### Task statement
Reproduce each entry exactly as it reads. Leave the images out.

### Provided entries
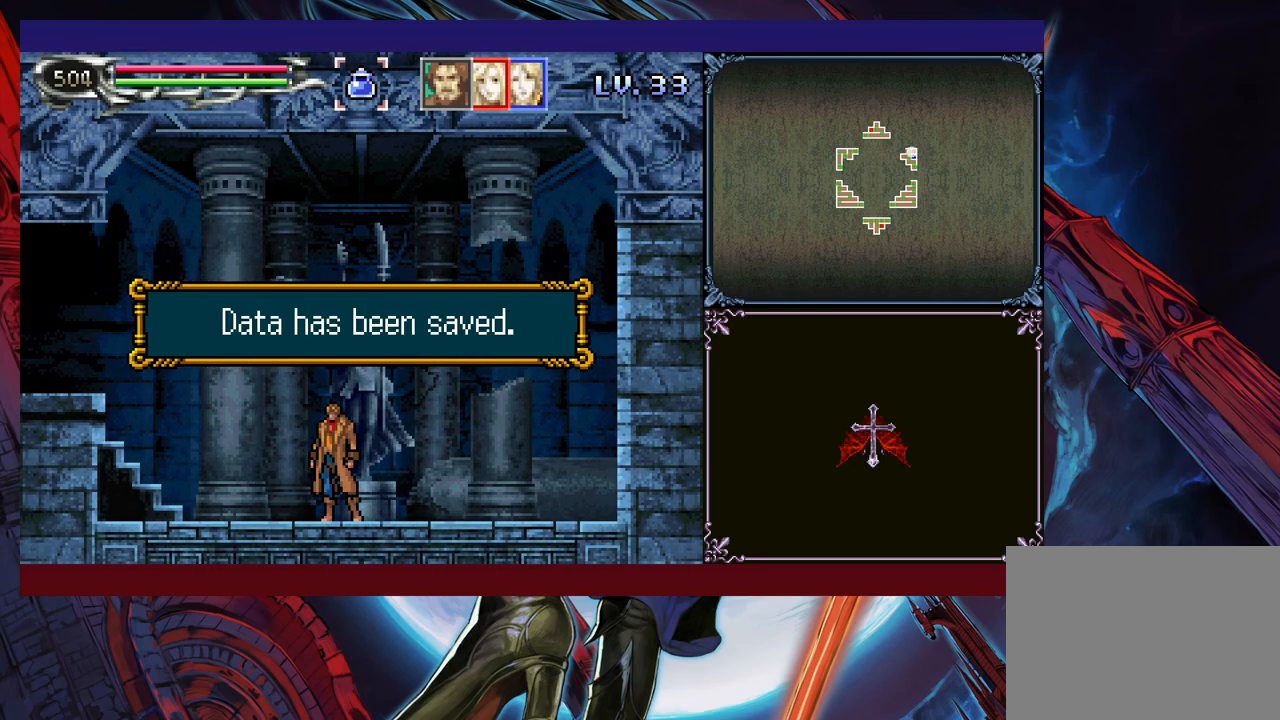
{"buttons": [], "left_stick": "down-left", "events": [[100, "left_stick", "left"], [200, "A", "down"], [283, "A", "up"], [300, "left_stick", "right"], [350, "B", "down"], [350, "Y", "down"], [400, "Y", "up"], [433, "left_stick", "down-left"], [483, "B", "up"]]}
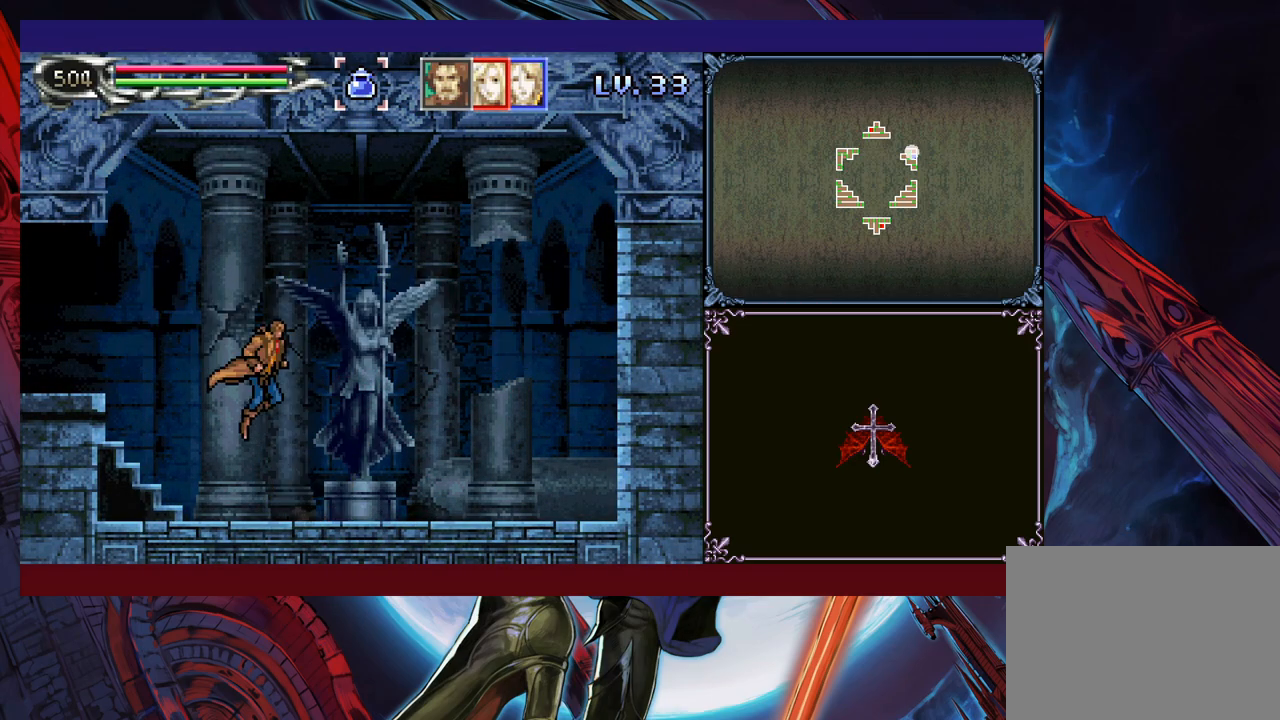
{"buttons": [], "left_stick": "left", "events": [[33, "B", "down"], [50, "B", "up"], [100, "B", "down"], [150, "B", "up"], [233, "left_stick", "down-right"], [250, "Y", "down"], [300, "B", "down"], [300, "Y", "up"], [333, "left_stick", "left"], [450, "B", "up"]]}
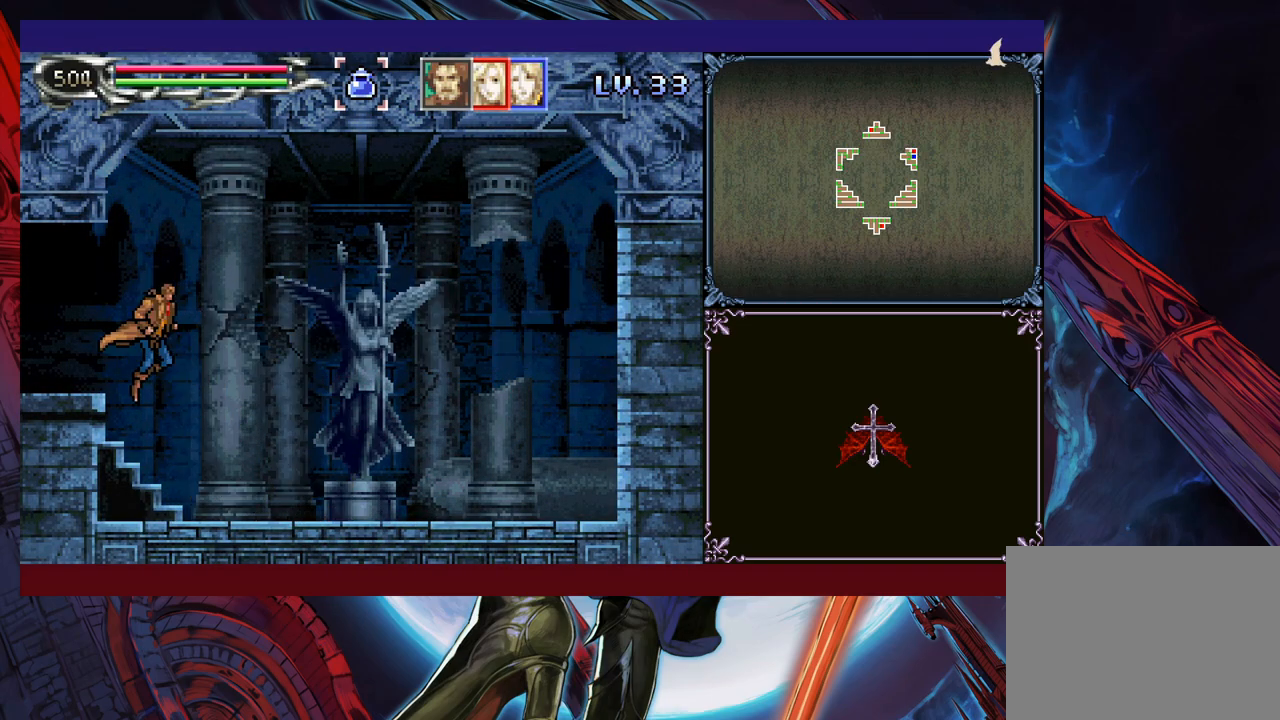
{"buttons": [], "left_stick": "left", "events": [[33, "left_stick", "down-left"], [50, "B", "down"], [100, "B", "up"], [150, "B", "down"], [200, "B", "up"], [200, "left_stick", "down-right"], [250, "Y", "down"], [300, "B", "down"], [300, "left_stick", "left"], [333, "Y", "up"], [400, "B", "up"]]}
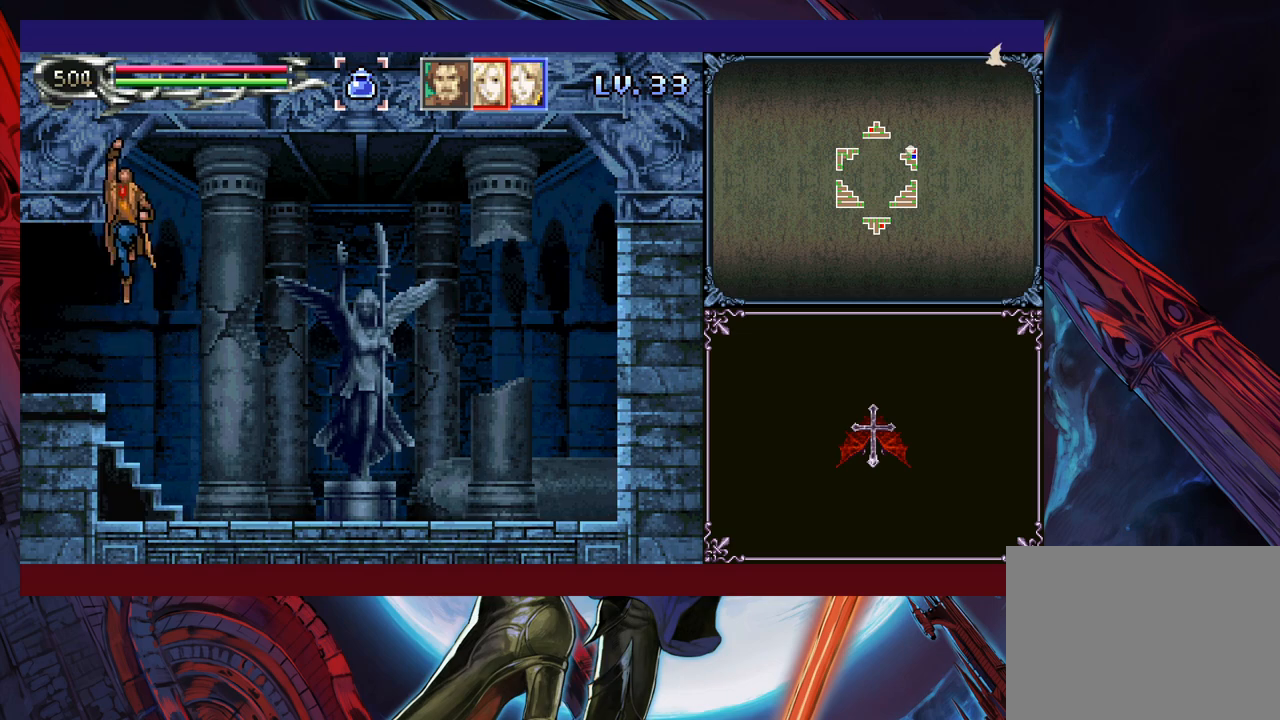
{"buttons": [], "left_stick": "left", "events": [[383, "left_stick", "right"], [400, "Y", "down"], [450, "B", "down"], [450, "Y", "up"], [500, "B", "up"], [500, "left_stick", "left"]]}
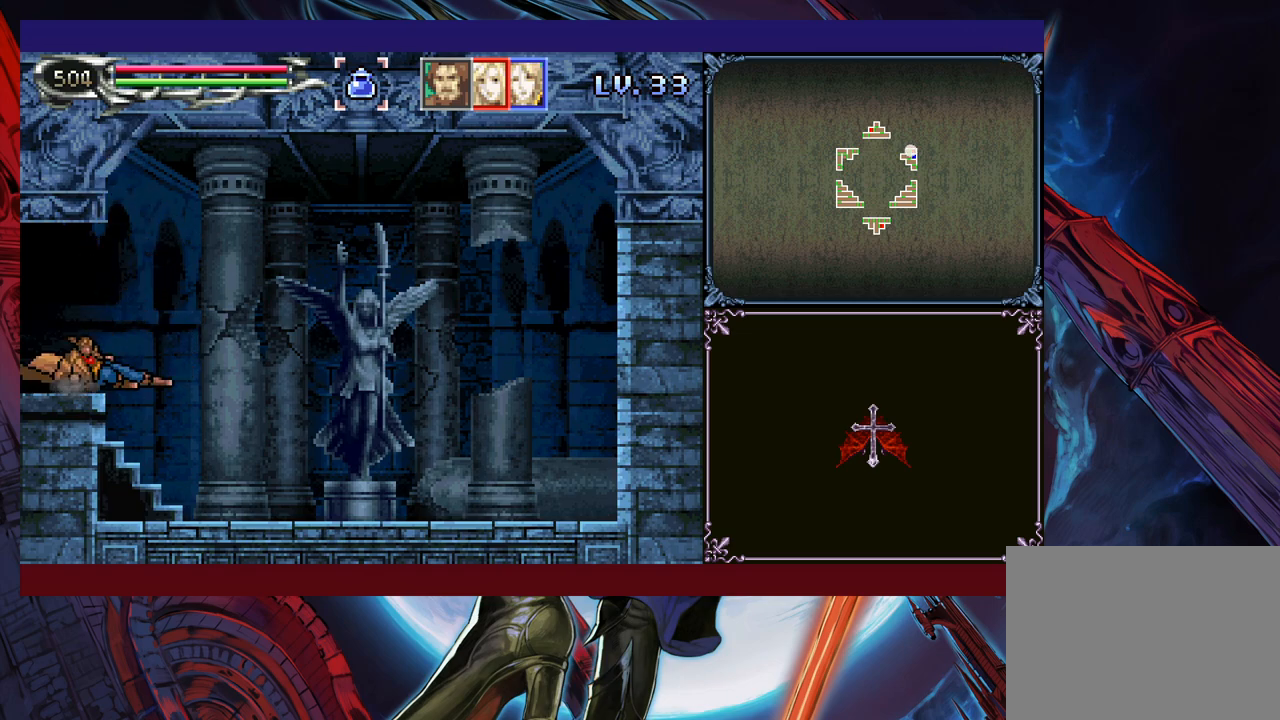
{"buttons": [], "left_stick": "left", "events": []}
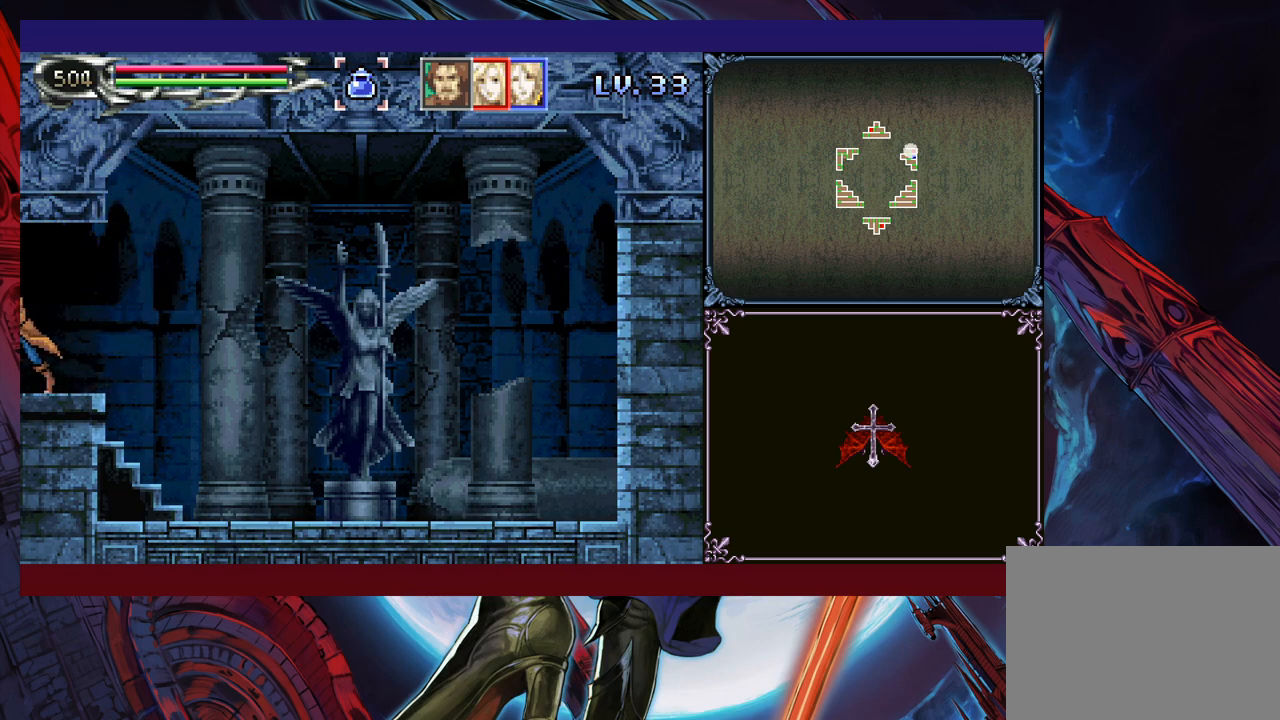
{"buttons": ["B"], "left_stick": "left", "events": [[300, "left_stick", "right"], [350, "B", "down"], [350, "Y", "down"], [383, "Y", "up"], [400, "left_stick", "left"]]}
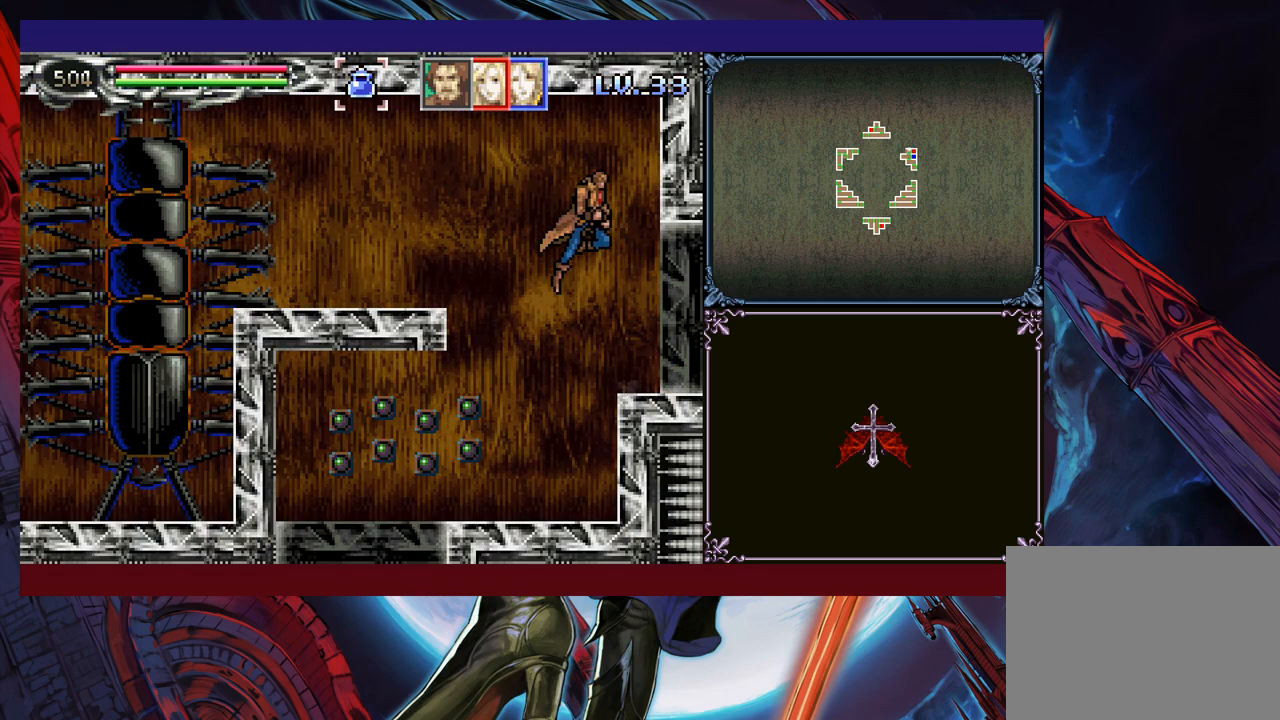
{"buttons": ["B"], "left_stick": "down-left", "events": [[133, "B", "up"], [200, "left_stick", "down-left"], [383, "B", "down"], [433, "B", "up"], [483, "B", "down"]]}
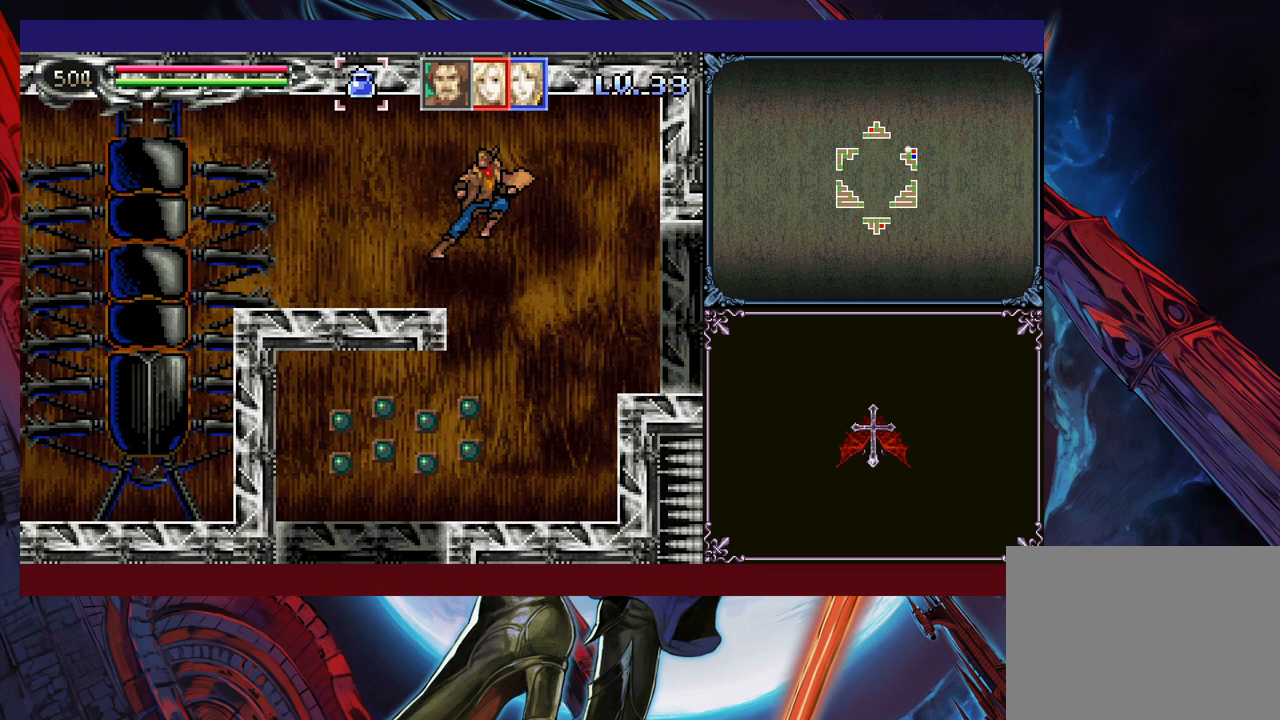
{"buttons": [], "left_stick": "down-left", "events": [[83, "B", "up"], [133, "left_stick", "right"], [150, "Y", "down"], [200, "B", "down"], [200, "Y", "up"], [233, "left_stick", "down-left"], [283, "B", "up"], [333, "B", "down"], [383, "B", "up"], [433, "B", "down"], [500, "B", "up"]]}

### Exercise response
{"buttons": [], "left_stick": "down-left", "events": [[100, "left_stick", "left"], [200, "A", "down"], [283, "A", "up"], [300, "left_stick", "right"], [350, "B", "down"], [350, "Y", "down"], [400, "Y", "up"], [433, "left_stick", "down-left"], [483, "B", "up"]]}
{"buttons": [], "left_stick": "left", "events": [[33, "B", "down"], [50, "B", "up"], [100, "B", "down"], [150, "B", "up"], [233, "left_stick", "down-right"], [250, "Y", "down"], [300, "B", "down"], [300, "Y", "up"], [333, "left_stick", "left"], [450, "B", "up"]]}
{"buttons": [], "left_stick": "left", "events": [[33, "left_stick", "down-left"], [50, "B", "down"], [100, "B", "up"], [150, "B", "down"], [200, "B", "up"], [200, "left_stick", "down-right"], [250, "Y", "down"], [300, "B", "down"], [300, "left_stick", "left"], [333, "Y", "up"], [400, "B", "up"]]}
{"buttons": [], "left_stick": "left", "events": [[383, "left_stick", "right"], [400, "Y", "down"], [450, "B", "down"], [450, "Y", "up"], [500, "B", "up"], [500, "left_stick", "left"]]}
{"buttons": [], "left_stick": "left", "events": []}
{"buttons": ["B"], "left_stick": "left", "events": [[300, "left_stick", "right"], [350, "B", "down"], [350, "Y", "down"], [383, "Y", "up"], [400, "left_stick", "left"]]}
{"buttons": ["B"], "left_stick": "down-left", "events": [[133, "B", "up"], [200, "left_stick", "down-left"], [383, "B", "down"], [433, "B", "up"], [483, "B", "down"]]}
{"buttons": [], "left_stick": "down-left", "events": [[83, "B", "up"], [133, "left_stick", "right"], [150, "Y", "down"], [200, "B", "down"], [200, "Y", "up"], [233, "left_stick", "down-left"], [283, "B", "up"], [333, "B", "down"], [383, "B", "up"], [433, "B", "down"], [500, "B", "up"]]}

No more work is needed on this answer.